SHORT EXERCISE A — Reproduce the entries from their first line through the line containing "picture [146, 221, 826, 813]", both included.
SHORT EXERCISE B — Carry on the news passage about Caldwell and his friendship with Oscar Grant, starting after its last sentence.

SOURCE PASSAGE —
════════════════════

Domenici was fired by BART after the Grant shooting but won her job back in arbitration.
As for Caldwell and Grant, “They were as close as friends can be,” Burris said.
“They did everything together. I’ve seen videos of them together at Christmas holidays with their families. They were very close. So he emotionally suffered as much as anyone at Oscar’s death.”
A group of about eight friends, including both Grant and Caldwell, had been in San Francisco that New Year’s night returning on BART together, Burris said.
“So you had eight guys who were close friends there, and within three years two of them are gone,” Burris said.
Minister Keith Muhammad, a leader in the Nation of Islam in Oakland and a prominent figure in the ongoing social movement that protests Grant’s death, said he met Caldwell through that movement.
“Our prayers and condolences go to his family,” Muhammad said. “As I know him, he’s an honorable young man. We wish that all would remember him for the goodness of his life.”

════════════════════

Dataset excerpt
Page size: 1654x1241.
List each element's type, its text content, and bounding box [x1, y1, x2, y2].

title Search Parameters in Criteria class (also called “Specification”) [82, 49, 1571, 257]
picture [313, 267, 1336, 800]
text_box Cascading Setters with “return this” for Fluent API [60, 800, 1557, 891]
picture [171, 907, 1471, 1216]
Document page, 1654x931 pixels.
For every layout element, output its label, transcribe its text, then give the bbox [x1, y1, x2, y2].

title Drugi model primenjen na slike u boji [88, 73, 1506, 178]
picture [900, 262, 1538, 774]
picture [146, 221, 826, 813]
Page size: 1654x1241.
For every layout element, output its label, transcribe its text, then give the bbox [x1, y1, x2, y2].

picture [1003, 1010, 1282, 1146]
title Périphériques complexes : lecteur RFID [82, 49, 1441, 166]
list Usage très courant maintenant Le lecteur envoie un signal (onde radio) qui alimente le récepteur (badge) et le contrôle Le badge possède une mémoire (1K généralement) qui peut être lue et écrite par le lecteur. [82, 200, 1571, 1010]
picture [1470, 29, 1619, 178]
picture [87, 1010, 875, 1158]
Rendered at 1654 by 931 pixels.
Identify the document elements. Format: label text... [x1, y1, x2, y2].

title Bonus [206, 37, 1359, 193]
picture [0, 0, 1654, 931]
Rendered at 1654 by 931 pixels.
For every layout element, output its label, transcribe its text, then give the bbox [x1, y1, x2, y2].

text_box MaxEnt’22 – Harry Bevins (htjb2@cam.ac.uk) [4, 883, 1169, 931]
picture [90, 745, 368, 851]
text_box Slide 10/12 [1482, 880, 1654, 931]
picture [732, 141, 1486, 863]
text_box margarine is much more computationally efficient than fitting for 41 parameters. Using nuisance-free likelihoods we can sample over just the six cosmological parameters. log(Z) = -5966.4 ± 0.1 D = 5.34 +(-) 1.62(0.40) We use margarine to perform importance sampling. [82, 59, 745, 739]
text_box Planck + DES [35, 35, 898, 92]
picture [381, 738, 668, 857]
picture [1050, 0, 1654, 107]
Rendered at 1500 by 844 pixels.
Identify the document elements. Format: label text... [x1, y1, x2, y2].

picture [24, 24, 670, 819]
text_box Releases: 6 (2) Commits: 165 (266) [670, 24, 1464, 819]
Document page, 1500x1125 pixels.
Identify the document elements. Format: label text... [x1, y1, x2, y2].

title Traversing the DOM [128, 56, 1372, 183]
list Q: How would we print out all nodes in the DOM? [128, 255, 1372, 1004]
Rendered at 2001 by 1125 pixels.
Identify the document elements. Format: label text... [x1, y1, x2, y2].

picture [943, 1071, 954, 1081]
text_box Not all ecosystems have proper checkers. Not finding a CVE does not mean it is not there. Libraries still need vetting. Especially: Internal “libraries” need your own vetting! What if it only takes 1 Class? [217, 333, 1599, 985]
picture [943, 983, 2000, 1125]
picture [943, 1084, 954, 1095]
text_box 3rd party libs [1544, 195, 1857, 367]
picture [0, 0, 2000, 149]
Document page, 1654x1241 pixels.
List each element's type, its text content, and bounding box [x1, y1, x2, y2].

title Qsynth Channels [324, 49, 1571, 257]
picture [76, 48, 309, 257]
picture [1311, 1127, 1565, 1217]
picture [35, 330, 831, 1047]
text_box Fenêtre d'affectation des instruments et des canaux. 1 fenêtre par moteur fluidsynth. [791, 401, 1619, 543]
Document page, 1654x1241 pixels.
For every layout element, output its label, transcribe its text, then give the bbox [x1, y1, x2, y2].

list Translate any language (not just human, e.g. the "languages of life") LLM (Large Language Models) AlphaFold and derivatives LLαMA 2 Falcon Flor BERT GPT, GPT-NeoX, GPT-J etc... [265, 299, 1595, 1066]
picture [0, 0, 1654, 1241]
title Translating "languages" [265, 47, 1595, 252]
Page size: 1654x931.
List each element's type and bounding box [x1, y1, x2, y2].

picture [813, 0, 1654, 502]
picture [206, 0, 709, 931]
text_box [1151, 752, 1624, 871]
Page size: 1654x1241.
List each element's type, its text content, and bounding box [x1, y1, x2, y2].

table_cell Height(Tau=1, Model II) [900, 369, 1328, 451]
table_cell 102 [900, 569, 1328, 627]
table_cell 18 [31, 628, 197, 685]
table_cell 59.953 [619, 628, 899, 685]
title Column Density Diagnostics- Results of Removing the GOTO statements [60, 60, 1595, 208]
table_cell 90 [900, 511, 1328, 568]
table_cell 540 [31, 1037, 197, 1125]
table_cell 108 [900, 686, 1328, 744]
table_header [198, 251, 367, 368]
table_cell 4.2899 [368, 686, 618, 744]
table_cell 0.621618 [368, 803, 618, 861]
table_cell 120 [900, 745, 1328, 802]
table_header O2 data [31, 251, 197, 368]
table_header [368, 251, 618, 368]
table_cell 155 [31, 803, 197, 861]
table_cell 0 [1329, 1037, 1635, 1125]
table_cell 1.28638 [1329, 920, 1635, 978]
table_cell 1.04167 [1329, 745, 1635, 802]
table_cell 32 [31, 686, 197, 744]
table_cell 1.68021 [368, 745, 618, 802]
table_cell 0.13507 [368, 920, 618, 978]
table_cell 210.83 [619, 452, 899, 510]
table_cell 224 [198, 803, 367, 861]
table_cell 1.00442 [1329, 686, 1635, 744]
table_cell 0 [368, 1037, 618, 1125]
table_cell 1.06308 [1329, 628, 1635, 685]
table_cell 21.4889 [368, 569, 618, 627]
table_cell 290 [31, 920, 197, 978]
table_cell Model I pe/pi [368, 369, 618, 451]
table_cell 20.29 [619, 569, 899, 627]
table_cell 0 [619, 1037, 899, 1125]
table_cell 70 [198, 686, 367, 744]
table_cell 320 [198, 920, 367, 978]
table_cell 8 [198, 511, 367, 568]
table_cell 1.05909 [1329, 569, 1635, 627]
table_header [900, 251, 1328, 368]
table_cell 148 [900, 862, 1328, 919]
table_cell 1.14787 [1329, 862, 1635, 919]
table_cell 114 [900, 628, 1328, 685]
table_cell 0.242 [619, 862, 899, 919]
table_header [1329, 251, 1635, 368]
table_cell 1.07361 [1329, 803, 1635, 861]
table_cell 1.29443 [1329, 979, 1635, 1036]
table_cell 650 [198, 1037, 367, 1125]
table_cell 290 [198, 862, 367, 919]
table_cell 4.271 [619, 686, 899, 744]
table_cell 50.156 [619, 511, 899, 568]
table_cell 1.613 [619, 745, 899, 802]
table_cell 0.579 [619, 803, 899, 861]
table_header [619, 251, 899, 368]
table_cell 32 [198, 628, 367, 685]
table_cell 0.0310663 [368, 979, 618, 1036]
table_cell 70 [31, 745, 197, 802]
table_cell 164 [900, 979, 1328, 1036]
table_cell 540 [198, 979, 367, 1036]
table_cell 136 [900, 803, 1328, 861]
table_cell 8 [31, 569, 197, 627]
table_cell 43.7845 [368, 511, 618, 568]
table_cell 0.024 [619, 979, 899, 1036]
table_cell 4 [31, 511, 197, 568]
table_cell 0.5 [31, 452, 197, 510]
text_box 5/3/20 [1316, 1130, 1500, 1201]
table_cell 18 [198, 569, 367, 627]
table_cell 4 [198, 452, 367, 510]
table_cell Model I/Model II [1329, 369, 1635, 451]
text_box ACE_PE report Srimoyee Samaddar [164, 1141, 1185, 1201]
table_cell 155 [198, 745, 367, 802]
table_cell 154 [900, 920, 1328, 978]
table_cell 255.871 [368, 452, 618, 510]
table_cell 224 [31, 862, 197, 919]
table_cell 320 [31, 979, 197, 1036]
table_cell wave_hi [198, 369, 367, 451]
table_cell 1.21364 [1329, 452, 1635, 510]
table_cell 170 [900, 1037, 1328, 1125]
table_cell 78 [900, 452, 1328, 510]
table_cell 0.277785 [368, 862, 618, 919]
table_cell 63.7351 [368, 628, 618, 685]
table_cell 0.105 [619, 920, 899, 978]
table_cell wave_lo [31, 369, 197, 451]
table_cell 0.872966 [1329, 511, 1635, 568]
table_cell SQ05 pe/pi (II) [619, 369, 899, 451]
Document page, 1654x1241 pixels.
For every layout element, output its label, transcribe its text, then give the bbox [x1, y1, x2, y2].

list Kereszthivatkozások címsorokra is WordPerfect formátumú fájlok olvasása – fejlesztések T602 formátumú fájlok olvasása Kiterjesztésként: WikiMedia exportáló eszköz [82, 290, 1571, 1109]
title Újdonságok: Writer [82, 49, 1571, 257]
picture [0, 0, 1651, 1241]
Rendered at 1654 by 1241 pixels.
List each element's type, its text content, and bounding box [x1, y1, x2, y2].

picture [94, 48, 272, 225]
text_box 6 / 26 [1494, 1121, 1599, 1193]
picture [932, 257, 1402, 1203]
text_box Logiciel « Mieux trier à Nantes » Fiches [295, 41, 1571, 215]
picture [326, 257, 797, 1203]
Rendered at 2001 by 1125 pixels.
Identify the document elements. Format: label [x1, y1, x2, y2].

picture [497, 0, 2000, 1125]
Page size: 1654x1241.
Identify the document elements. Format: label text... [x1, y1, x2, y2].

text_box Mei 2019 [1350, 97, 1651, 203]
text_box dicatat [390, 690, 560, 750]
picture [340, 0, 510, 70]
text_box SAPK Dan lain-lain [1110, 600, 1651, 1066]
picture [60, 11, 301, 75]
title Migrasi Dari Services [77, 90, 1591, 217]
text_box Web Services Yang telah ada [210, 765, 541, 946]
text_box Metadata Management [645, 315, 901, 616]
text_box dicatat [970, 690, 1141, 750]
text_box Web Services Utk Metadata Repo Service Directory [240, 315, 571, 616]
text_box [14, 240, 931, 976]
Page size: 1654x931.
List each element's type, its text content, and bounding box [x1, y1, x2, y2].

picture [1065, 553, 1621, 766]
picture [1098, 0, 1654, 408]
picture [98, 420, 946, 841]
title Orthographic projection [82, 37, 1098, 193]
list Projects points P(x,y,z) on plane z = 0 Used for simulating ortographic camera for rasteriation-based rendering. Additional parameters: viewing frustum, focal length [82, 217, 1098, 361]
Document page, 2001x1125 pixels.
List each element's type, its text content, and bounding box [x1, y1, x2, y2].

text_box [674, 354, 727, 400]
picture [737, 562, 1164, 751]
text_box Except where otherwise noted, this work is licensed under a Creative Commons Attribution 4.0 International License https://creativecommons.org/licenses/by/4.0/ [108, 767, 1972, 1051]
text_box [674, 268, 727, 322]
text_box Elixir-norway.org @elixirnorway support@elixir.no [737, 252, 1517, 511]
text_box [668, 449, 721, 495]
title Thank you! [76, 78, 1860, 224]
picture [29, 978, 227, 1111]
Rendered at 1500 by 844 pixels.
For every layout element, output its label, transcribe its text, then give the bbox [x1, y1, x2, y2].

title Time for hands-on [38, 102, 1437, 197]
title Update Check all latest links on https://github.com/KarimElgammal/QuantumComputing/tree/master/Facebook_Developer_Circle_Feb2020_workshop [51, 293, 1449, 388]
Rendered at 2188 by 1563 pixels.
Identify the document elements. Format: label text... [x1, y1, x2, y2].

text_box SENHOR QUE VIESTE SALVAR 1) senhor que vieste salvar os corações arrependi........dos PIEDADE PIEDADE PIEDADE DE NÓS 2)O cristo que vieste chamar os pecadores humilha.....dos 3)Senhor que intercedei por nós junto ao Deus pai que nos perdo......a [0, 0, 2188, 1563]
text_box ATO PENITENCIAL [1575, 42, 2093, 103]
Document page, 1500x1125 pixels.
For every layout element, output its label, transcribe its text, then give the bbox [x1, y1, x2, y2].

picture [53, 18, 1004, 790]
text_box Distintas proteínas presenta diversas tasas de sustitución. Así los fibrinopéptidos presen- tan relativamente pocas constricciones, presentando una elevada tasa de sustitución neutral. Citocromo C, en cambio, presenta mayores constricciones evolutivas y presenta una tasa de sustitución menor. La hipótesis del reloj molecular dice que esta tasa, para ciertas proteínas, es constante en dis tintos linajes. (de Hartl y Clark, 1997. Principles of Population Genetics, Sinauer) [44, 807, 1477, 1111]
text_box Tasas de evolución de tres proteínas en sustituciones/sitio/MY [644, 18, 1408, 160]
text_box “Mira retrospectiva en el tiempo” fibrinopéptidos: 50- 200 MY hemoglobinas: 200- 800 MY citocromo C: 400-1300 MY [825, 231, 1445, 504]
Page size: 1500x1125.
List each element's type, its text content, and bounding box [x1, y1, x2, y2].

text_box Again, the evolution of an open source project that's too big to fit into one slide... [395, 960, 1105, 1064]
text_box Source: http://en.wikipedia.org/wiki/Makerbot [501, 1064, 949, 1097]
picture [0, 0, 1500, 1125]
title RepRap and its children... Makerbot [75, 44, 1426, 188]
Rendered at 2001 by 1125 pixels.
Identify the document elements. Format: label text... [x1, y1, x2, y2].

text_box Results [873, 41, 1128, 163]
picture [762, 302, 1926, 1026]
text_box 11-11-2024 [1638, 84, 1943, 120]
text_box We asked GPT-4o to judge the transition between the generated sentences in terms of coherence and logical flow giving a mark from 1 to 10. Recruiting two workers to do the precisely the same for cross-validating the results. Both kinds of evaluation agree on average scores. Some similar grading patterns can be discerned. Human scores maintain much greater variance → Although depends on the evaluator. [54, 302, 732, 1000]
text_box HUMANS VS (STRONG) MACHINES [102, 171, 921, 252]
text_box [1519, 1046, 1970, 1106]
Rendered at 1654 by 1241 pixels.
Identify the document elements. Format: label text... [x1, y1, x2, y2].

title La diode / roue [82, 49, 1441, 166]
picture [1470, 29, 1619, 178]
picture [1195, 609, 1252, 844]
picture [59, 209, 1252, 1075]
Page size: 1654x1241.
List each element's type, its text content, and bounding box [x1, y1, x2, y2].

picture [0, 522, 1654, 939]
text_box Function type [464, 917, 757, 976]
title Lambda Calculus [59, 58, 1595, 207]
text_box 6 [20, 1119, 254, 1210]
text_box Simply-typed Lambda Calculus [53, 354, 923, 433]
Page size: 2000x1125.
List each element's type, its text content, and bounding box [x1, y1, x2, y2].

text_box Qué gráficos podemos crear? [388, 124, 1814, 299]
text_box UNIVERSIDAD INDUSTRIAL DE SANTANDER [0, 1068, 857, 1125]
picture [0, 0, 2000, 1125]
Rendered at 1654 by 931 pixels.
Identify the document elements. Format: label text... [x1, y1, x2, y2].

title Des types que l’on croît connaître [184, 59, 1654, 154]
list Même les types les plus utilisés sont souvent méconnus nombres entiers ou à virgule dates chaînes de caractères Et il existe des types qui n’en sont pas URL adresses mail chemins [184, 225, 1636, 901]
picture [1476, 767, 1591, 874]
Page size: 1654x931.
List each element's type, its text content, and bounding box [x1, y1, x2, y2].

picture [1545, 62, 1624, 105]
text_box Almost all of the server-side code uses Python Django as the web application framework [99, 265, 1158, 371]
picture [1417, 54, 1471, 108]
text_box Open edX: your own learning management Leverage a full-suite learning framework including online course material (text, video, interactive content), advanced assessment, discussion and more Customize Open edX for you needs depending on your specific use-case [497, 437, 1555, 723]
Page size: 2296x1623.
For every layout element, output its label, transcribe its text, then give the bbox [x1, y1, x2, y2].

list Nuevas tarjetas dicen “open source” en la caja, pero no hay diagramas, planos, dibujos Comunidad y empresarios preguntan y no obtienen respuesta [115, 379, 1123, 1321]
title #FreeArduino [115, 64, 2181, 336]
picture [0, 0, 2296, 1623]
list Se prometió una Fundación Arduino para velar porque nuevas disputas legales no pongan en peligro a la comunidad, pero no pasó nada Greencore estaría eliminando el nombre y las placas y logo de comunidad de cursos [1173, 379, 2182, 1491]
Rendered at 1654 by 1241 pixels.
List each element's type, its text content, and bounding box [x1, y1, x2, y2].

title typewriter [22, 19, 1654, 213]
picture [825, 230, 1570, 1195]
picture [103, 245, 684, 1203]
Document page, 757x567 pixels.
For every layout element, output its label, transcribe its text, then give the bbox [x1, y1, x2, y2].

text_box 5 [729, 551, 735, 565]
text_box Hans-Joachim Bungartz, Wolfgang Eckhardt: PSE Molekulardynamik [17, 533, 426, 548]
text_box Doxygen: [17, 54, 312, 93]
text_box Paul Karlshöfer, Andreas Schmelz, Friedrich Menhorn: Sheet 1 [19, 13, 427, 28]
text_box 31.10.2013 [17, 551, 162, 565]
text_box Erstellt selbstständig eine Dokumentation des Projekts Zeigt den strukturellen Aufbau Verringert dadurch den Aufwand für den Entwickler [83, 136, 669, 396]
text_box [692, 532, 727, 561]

════════════════════

WRITTEN RESPONSE A —
Page size: 1654x1241.
List each element's type, its text content, and bounding box [x1, y1, x2, y2].

title Search Parameters in Criteria class (also called “Specification”) [82, 49, 1571, 257]
picture [313, 267, 1336, 800]
text_box Cascading Setters with “return this” for Fluent API [60, 800, 1557, 891]
picture [171, 907, 1471, 1216]
Document page, 1654x931 pixels.
For every layout element, output its label, transcribe its text, then give the bbox [x1, y1, x2, y2].

title Drugi model primenjen na slike u boji [88, 73, 1506, 178]
picture [900, 262, 1538, 774]
picture [146, 221, 826, 813]

WRITTEN RESPONSE B —
Caldwell and all Grant’s friends who witnessed the shooting suffered horrible emotional consequences from the killing, Muhammad said.
He added that he hopes Caldwell’s death will be treated with the same seriousness and public concern as Grant’s.
“Too often we cry when the police have murdered one of our own, but we should be equally concerned any time we’ve lost one of our young men,” Muhammad said. “If he was taken at the hands of another young black man, that is just as important as a life taken by a police officer.”